A day after surrendering his army to Union General Ulysses S. Grant, Confederate General Robert E. Lee issued the following message to the soldiers of his beloved Army of Northern Virginia, which he had commanded since the spring of 1862, and at the head of which he had won battle after battle against superior Union forces. As he prepared to meet Grant to discuss the terms of surrender, Lee rejected the suggestion of a subordinate to disperse his men into guerrilla groups that would continue the war to achieve Southern independence. Lee deemed the social costs of such a course too high of a price to pay, and he sought instead reconciliation with his fellow Americans, though he never doubted the South’s cause to be a just one.
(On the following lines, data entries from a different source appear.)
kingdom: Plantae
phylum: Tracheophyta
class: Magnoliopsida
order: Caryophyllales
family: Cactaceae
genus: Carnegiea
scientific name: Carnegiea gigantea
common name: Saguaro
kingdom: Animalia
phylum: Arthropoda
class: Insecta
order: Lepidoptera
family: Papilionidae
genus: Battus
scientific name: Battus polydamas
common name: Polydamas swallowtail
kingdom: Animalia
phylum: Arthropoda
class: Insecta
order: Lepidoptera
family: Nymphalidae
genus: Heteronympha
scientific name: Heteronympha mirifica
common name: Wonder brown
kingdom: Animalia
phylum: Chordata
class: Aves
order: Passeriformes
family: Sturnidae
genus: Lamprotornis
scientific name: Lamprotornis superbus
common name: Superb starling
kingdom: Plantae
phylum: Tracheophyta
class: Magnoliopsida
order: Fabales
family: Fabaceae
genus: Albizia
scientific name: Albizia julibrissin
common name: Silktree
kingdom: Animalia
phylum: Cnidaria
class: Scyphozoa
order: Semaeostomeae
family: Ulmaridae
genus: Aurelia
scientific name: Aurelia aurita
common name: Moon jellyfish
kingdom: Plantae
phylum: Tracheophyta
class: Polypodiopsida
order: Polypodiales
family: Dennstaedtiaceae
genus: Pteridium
Headquarters, Army of Northern Virginia, April 10th, 1865
General Order No. 9
After four years of arduous service marked by unsurpassed courage and fortitude, the Army of Northern Virginia has been compelled to yield to overwhelming numbers and resources. I need not tell the survivors of so many hard fought battles, who have remained steadfast to the last, that I have consented to the result from no distrust of them. But feeling that valour and devotion could accomplish nothing that could compensate for the loss that must have attended the continuance of the contest, I have determined to avoid the useless sacrifice of those whose past services have endeared them to their countrymen. By the terms of the agreement, officers and men can return to their homes and remain until exchanged. You will take with you the satisfaction that proceeds from the consciousness of duty faithfully performed, and I earnestly pray that a merciful God will extend to you his blessing and protection. With an unceasing admiration of your constancy and devotion to your Country, and a grateful remembrance of your kind and generous consideration for myself, I bid you an affectionate farewell.